En été ou quand il n’y avait pas d’école, dans les années 50, avec ma mère mais plus souvent avec ma tante qui était femme au foyer et mes deux cousins : José et Pierre-Jean nous passions des après midi à nous chamailler dans cette partie basse du jardin. C’était un endroit très fréquenté par les enfants des beaux immeubles environnant, on s’en faisait des copains d’un jour.

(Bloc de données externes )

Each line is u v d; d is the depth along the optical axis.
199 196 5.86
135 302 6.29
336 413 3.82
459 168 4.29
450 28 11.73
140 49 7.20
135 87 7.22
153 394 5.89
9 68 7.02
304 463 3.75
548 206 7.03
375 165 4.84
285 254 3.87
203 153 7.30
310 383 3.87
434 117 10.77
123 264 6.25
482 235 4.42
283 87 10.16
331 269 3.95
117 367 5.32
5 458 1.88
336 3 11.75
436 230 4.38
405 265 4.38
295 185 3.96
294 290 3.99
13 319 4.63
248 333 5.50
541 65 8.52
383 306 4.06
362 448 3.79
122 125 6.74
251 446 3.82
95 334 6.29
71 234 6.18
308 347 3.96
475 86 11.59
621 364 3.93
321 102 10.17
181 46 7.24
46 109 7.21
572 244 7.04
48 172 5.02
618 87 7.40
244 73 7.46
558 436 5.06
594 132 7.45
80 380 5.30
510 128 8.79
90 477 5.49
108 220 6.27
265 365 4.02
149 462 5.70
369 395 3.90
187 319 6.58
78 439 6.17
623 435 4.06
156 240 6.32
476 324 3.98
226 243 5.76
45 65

À l’heure du gouter, on avait le droit à une pièce de 100 sous pour s’acheter, au marchand ambulant, une part de calentita, sorte de tarte salée à la farine de pois chiche que l’on nomme dans le sud de la France de la « socca ou cade ». Après être passé chez le boulanger, récuper sa plaque de calentita cuite, ce marchand l’installait sur des tréteaux dans le jardin et pour attirer le chaland, il cognait son couteau sur le bord de la plaque par petits coups successifs en criant : « calentita,calentita ! ». On lui remettait la pièce de 100 sous et lui nous tendait le morceau de calentita enveloppé dans du papier journal, eh oui, c’était notre façon à nous de recycler ce papier entre autres façons puisqu’on l’utilisait également aux toilettes et on n’en est pas mort!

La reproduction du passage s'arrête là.